Automation & Tooling:
• Develop and implement automated solutions to reduce manual operational tasks.
• Enhance system observability through metrics, logging, and distributed tracing tools (e.g., Prometheus, Grafana, Elastic APM).
 
• Optimize CI/CD pipelines for seamless deployments.
Collaboration:
• Partner with software engineering teams to improve the reliability of applications and infrastructure.
• Work closely with product/ engineering teams to design scalable and robust systems.
• Ensure seamless integration of monitoring and alerting systems across teams.
Leadership & Team Building:  
• Manage, mentor, and grow a team of SREs.
• Promote SRE best practices and foster a culture of reliability and performance across the organization.
• Drive performance reviews, skills development, and career progression for team members.
Capacity Planning & Cost Optimization:   
• Perform capacity planning and implement autoscaling solutions to handle traffic spikes.
• Optimize infrastructure and cloud costs while maintaining reliability and performance.
Skills & Qualifications:
Required Skills:
• Technical Expertise: o Experience with cloud platforms (AWS / Azure / GCP) and Kubernetes.

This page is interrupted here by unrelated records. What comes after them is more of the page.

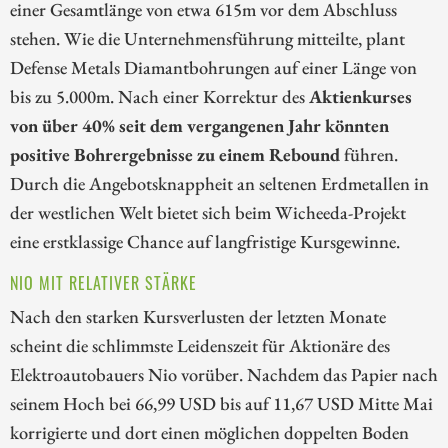
einer Gesamtlänge von etwa 615m vor dem Abschluss
stehen. Wie die Unternehmensführung mitteilte, plant
Defense Metals Diamantbohrungen auf einer Länge von
bis zu 5.000m. Nach einer Korrektur des
Aktienkurses
von über 40% seit dem vergangenen Jahr könnten
positive Bohrergebnisse zu einem Rebound
führen.
Durch die Angebotsknappheit an seltenen Erdmetallen in
der westlichen Welt bietet sich beim Wicheeda-Projekt
eine erstklassige Chance auf langfristige Kursgewinne.
NIO MIT RELATIVER STÄRKE
Nach den starken Kursverlusten der letzten Monate
scheint die schlimmste Leidenszeit für Aktionäre des
Elektroautobauers Nio vorüber. Nachdem das Papier nach
seinem Hoch bei 66,99 USD bis auf 11,67 USD Mitte Mai
korrigierte und dort einen möglichen doppelten Boden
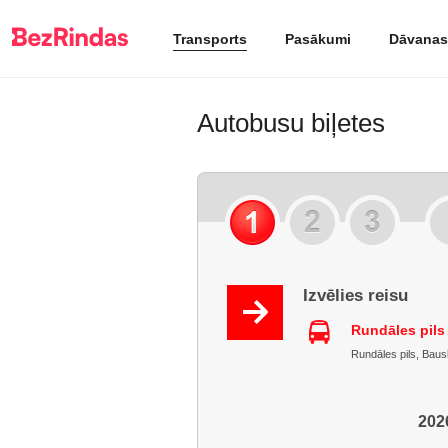
Transports
Pasākumi
Dāvanas
Autobusu biļetes
Izvēlies reisu
Rundāles pils
Rundāles pils, Baus
2026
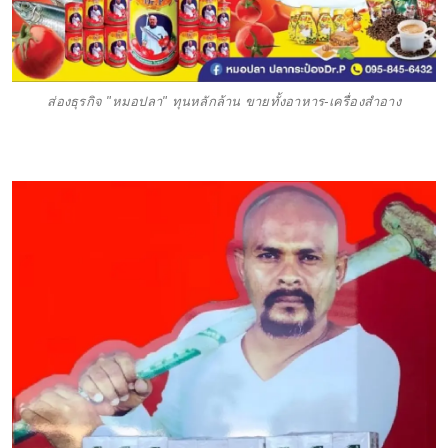
ส่องธุรกิจ "หมอปลา" ทุนหลักล้าน ขายทั้งอาหาร-เครื่องสำอาง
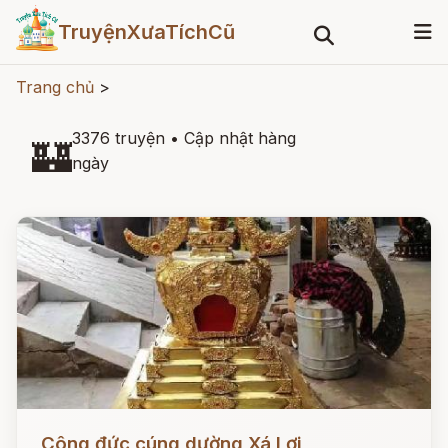
TruyệnXưaTíchCũ
Trang chủ
>
3376 truyện
•
Cập nhật hàng
🏰
ngày
Đọc ngay
Công đức cúng dường Xá Lợi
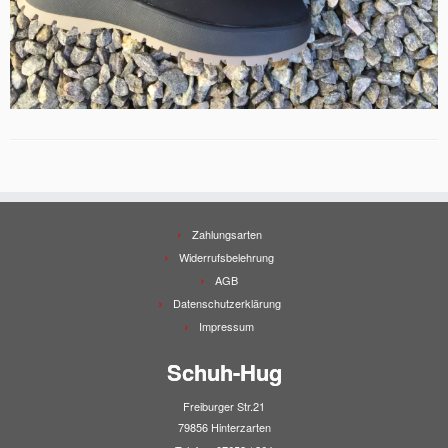
Zahlungsarten
Widerrufsbelehrung
AGB
Datenschutzerklärung
Impressum
Schuh-Hug
Freiburger Str.21
79856 Hinterzarten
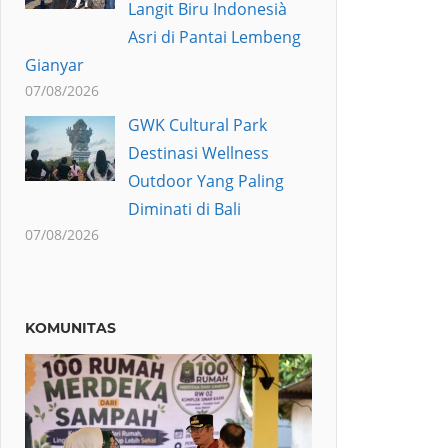
Langit Biru Indonesià
Asri di Pantai Lembeng
Gianyar
07/08/2026
GWK Cultural Park
Destinasi Wellness
Outdoor Yang Paling
Diminati di Bali
07/08/2026
KOMUNITAS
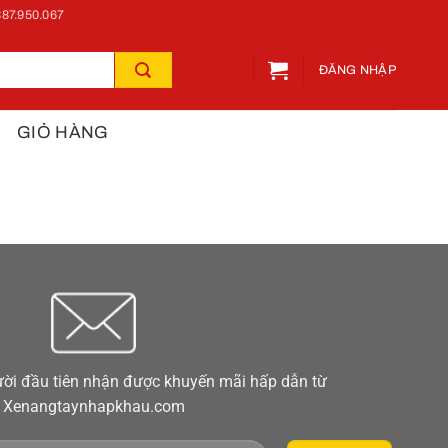
87.950.067
ĐĂNG NHẬP
GIỎ HÀNG
ời đầu tiên nhận được khuyến mãi hấp dẫn từ
Xenangtaynhapkhau.com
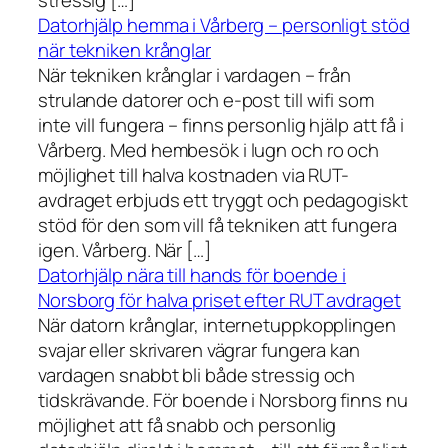
stressig […]
Datorhjälp hemma i Vårberg – personligt stöd
när tekniken krånglar
När tekniken krånglar i vardagen – från
strulande datorer och e-post till wifi som
inte vill fungera – finns personlig hjälp att få i
Vårberg. Med hembesök i lugn och ro och
möjlighet till halva kostnaden via RUT-
avdraget erbjuds ett tryggt och pedagogiskt
stöd för den som vill få tekniken att fungera
igen. Vårberg. När […]
Datorhjälp nära till hands för boende i
Norsborg för halva priset efter RUT avdraget
När datorn krånglar, internetuppkopplingen
svajar eller skrivaren vägrar fungera kan
vardagen snabbt bli både stressig och
tidskrävande. För boende i Norsborg finns nu
möjlighet att få snabb och personlig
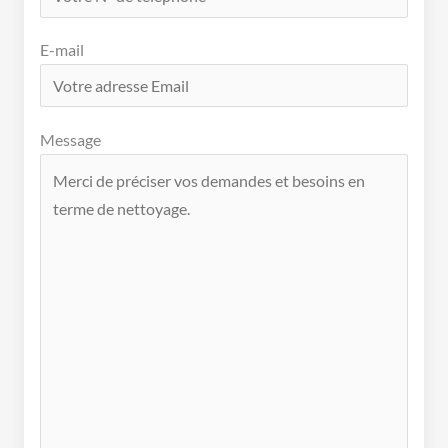
E-mail
Message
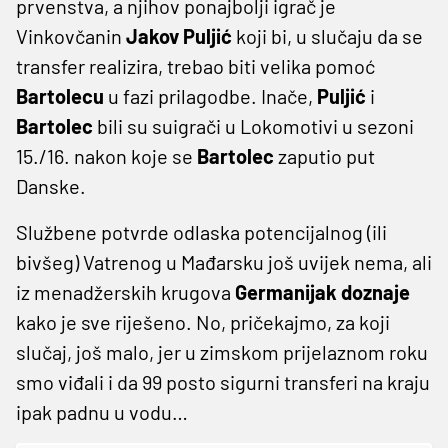
prvenstva, a njihov ponajbolji igrač je
Vinkovčanin
Jakov Puljić
koji bi, u slučaju da se
transfer realizira, trebao biti velika pomoć
Bartolecu
u fazi prilagodbe. Inače,
Puljić
i
Bartolec
bili su suigrači u Lokomotivi u sezoni
15./16. nakon koje se
Bartolec
zaputio put
Danske.
Službene potvrde odlaska potencijalnog (ili
bivšeg) Vatrenog u Mađarsku još uvijek nema, ali
iz menadžerskih krugova
Germanijak doznaje
kako je sve riješeno. No, pričekajmo, za koji
slučaj, još malo, jer u zimskom prijelaznom roku
smo viđali i da 99 posto sigurni transferi na kraju
ipak padnu u vodu…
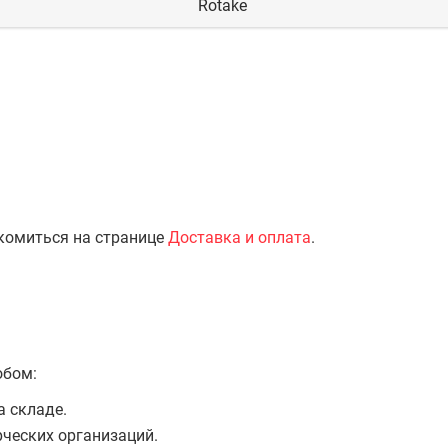
Rotake
комиться на странице
Доставка и оплата
.
обом:
а складе.
ческих организаций.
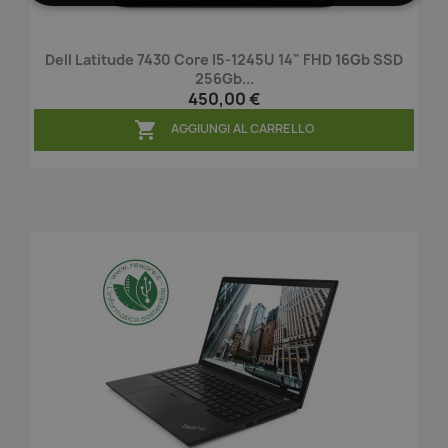
Dell Latitude 7430 Core I5-1245U 14" FHD 16Gb SSD
256Gb...
450,00 €

AGGIUNGI AL CARRELLO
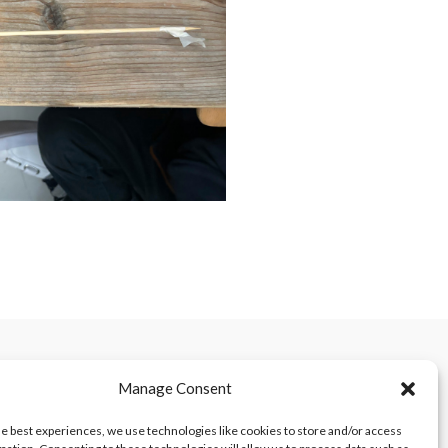
Manage Consent
he best experiences, we use technologies like cookies to store and/or access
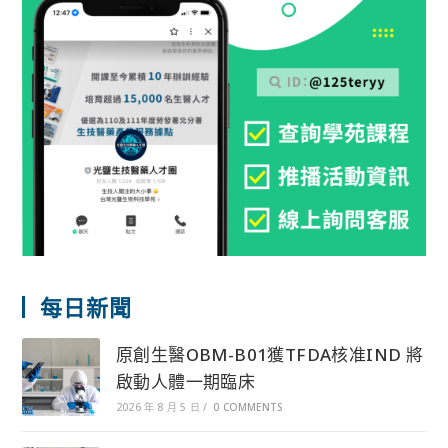
每日新聞
原創生醫OBM-B01獲TFDA核准IND 將
啟動人體一期臨床
2026 年 8 月 5 日
/
0 COMMENTS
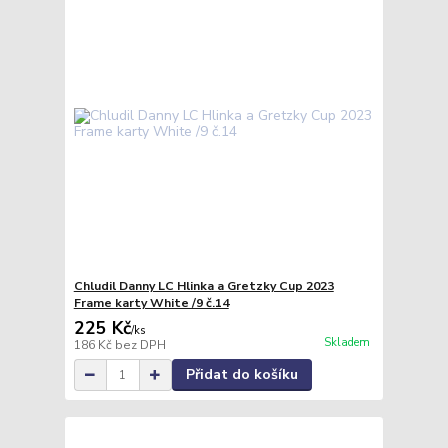
Chludil Danny LC Hlinka a Gretzky Cup 2023
Frame karty White /9 č.14
225 Kč
/
ks
Skladem
186 Kč
bez DPH
Přidat do košíku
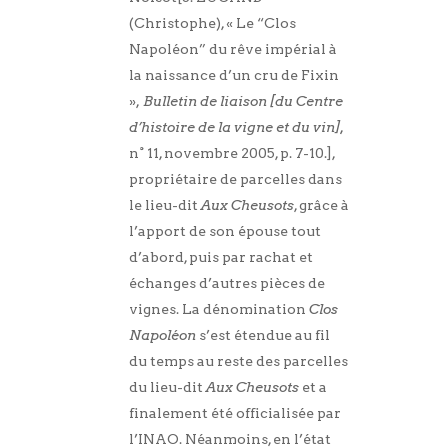
(Christophe), « Le “Clos
Napoléon” du rêve impérial à
la naissance d’un cru de Fixin
»,
Bulletin de liaison [du Centre
d’histoire de la vigne et du vin],
n° 11, novembre 2005, p. 7-10.],
propriétaire de parcelles dans
le lieu-dit
Aux Cheusots
, grâce à
l’apport de son épouse tout
d’abord, puis par rachat et
échanges d’autres pièces de
vignes. La dénomination
Clos
Napoléon
s’est étendue au fil
du temps au reste des parcelles
du lieu-dit
Aux Cheusots
et a
finalement été officialisée par
l’INAO. Néanmoins, en l’état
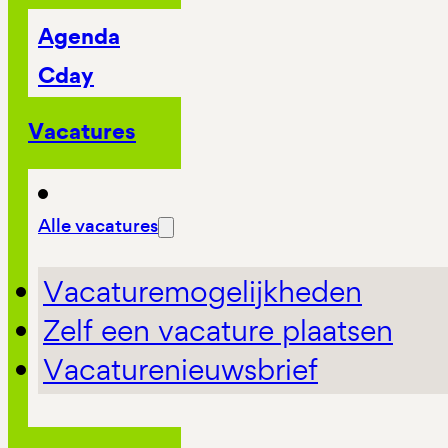
Agenda
Cday
Vacatures
Alle vacatures
Vacaturemogelijkheden
Zelf een vacature plaatsen
Vacaturenieuwsbrief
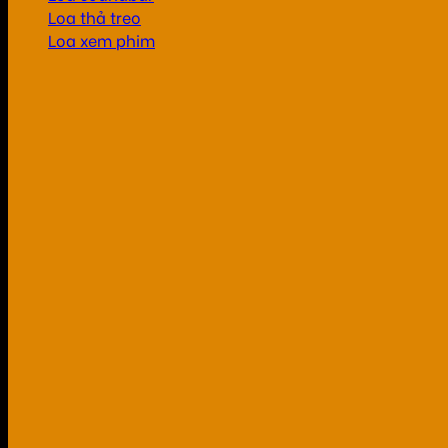
Loa thả treo
Loa xem phim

o Hands-on knowledge of infrastructure-as-code tools like Terraform /Helm/ Ansible.
 
o Proficiency in Java o Expertise in distributed systems, databases, and load balancing.
• Monitoring & Observability:
o Proficient with tools like Prometheus, Grafana,, Elastic APM, or New relic.
  
o Understanding of metrics-driven approaches for system monitoring and alerting.
• Automation & CI/CD:
o Hands-on experience with CI/CD pipelines (e.g., Jenkins, Azure Pipelines etc).
o Skilled in automation frameworks and tools for infrastructure and application deployments.
• Incident Management:
o Proven track record in handling incidents, post-mortems, and implementing solutions to prevent recurrence.
Leadership & Communication Skills:
• Strong people management and leadership skills with the ability to inspire and motivate teams.
• Excellent problem-solving and decision-making skills.
• Clear and concise communication, with the ability to translate technical concepts for non-technical stakeholders.
Preferred Qualifications:
• Experience with database optimization, Kafka, or other messaging systems.
• Knowledge of autoscaling techniques
• Previous experience in an SRE, DevOps, or infrastructure engineering leadership role.
• Understanding of compliance and security best practices in distributed systems.